Seniority Name | Years of Experience | Average Salary (USD/year) | Responsibilities & Activities |
---|---|---|---|
Junior PyTest Developer | 0-2 | 50,000 - 70,000 |
|
Middle PyTest Developer | 2-5 | 70,000 - 90,000 |
|
Senior PyTest Developer | 5-8 | 90,000 - 120,000 |
|
Expert/Team Lead PyTest Developer | 8+ | 120,000 - 150,000+ |
|
Top 10 PyTest Related Tech
Python Language
The almighty language at the heart of it all—Python! It's as essential as coffee is to programmers and as widely loved as cats are on the internet. You'll be scripting your tests with this easy-to-read, 'I-can't-believe-it's-not-English' syntax. Being bilingual is cool, but being Python-lingual is cooler.
PyTest Framework
If Python were the canvas, PyTest would be the paintbrush. It's the go-to framework for crafting your test masterpieces. Abundantly feature-packed, yet simpler than explaining why you need five minutes more sleep every time your alarm goes off.
import pytest
@pytest.mark.smoke
def test_the_obvious():
assert True is not Falsepytest-xdist
Why test one thing at a time when you can test ALL the things at once? pytest-xdist is like having extra arms to do more work. It's the octopus of plugins, letting you run tests in parallel, making your test suite go vroom!

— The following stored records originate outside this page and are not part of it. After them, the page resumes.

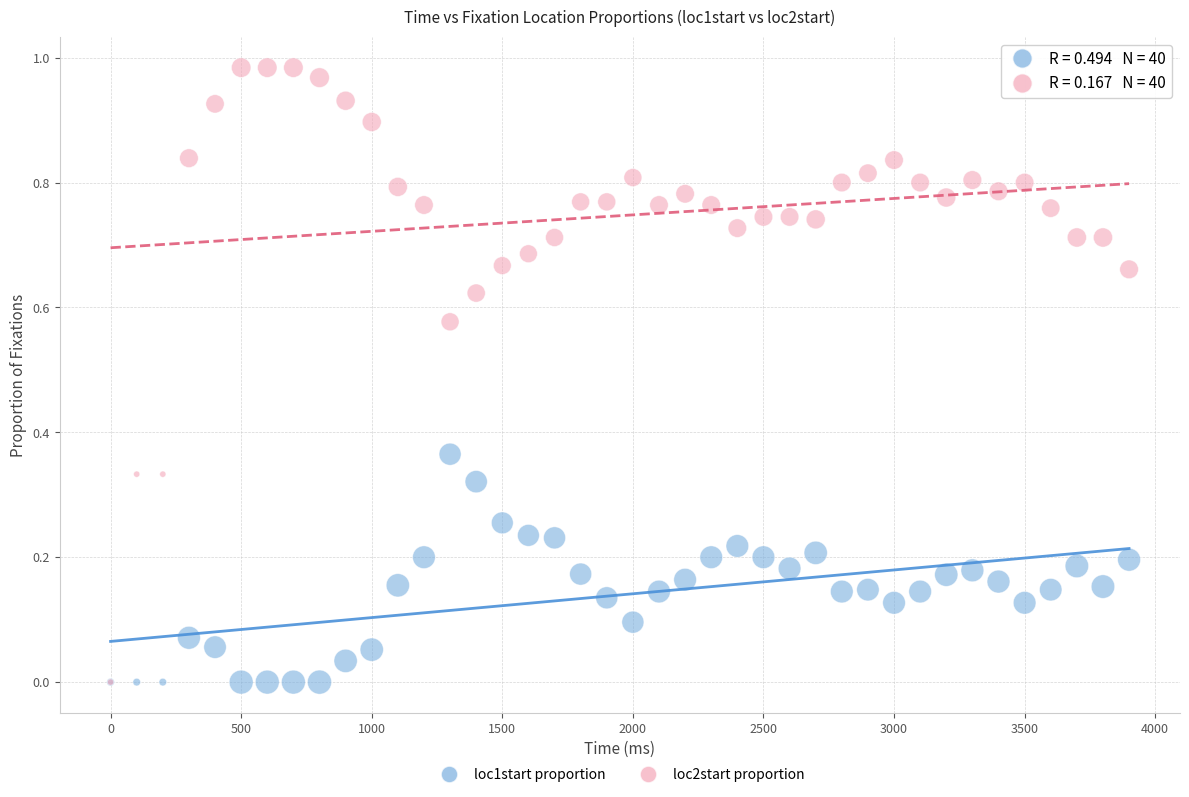

Which series contains the highest Y value?

loc2start proportion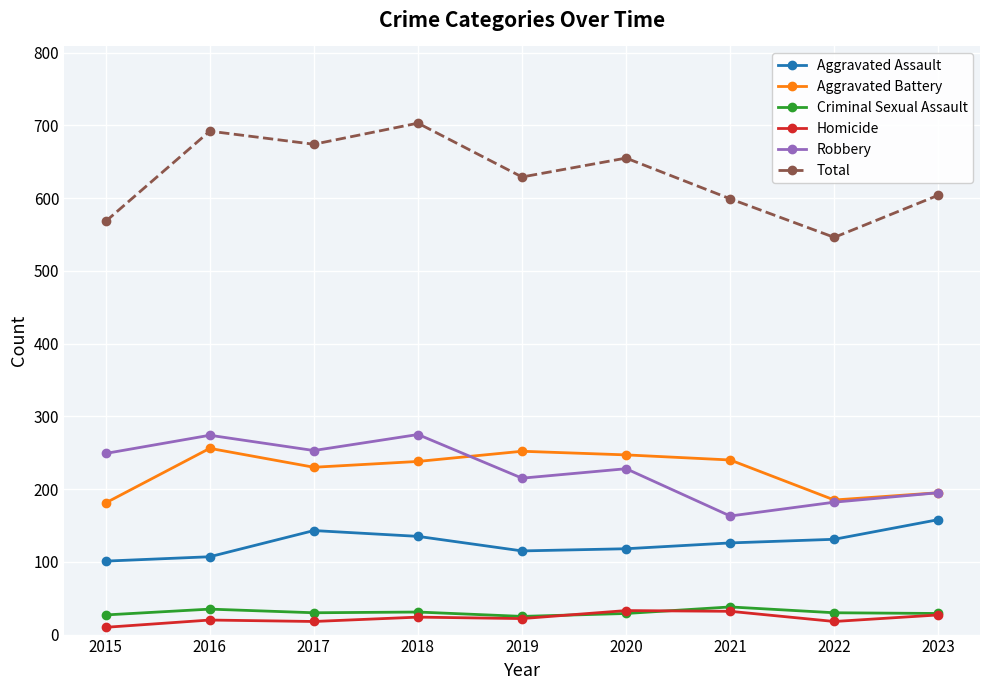

Is it true that Aggravated Battery equals 247 at 2020?

True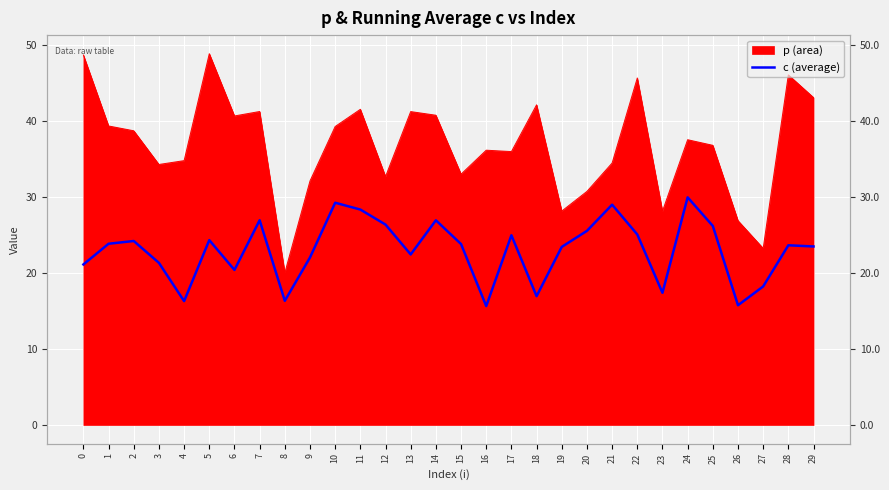

Which category has the lowest value across all series?

16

pytest -n 4 # Run tests in four parallel gulp...I mean groups!
pytest-cov
Ever worried you're not covering enough test scenarios? Enter pytest-cov, a little like a nosy neighbor peering over your code's fence to ensure you've covered every nook & cranny. Code Coverage just got a bit less intimidating.

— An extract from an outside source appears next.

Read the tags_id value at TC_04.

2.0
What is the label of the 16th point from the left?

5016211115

pytest --cov=your_package_name # Peeking time!
Selenium
For the adventurer in every tester—Selenium takes you on a quest through web applications, battling bugs and automating browsers. It is your Excalibur when you're venturing into the realm of GUI testing.
Requests
Need to nudge an API and see how it groans back? 'Requests' is your trusty messenger. It's as simple as requesting a pizza delivery—no toppings confusion included—and integral for API testing.
import requests
response = requests.get("https://api.ultimate-pizza.com/pizzas")Tox
Tox is like that overachiever who tests your package in different environments. It's a testament to the "works on my machine" philosophy, aiming to make this phrase as outdated as a beeper.
Mock and MonkeyPatch
Mock is like a stunt double for your code, taking the hits so your app doesn’t have to. MonkeyPatch, on the other hand, is like that cheeky chap who switches out the banana while no one's looking. Both are key for isolating tests from uncertainties.
Docker
Imagine you could pack your entire testing setup and move it anywhere without breaking anything—welcome to Docker, the virtual Tupperware for your apps. Perfect for making sure PyTest runs in a completely controlled chaos...erm, I mean, environment.
Git and GitHub
Last but not least, Git along with GitHub are the dynamic duo for source control. Imagine a world where you magically never lose your code, can collaborate without overwriting each other's work like a bad game of Tetris—that's Git for you.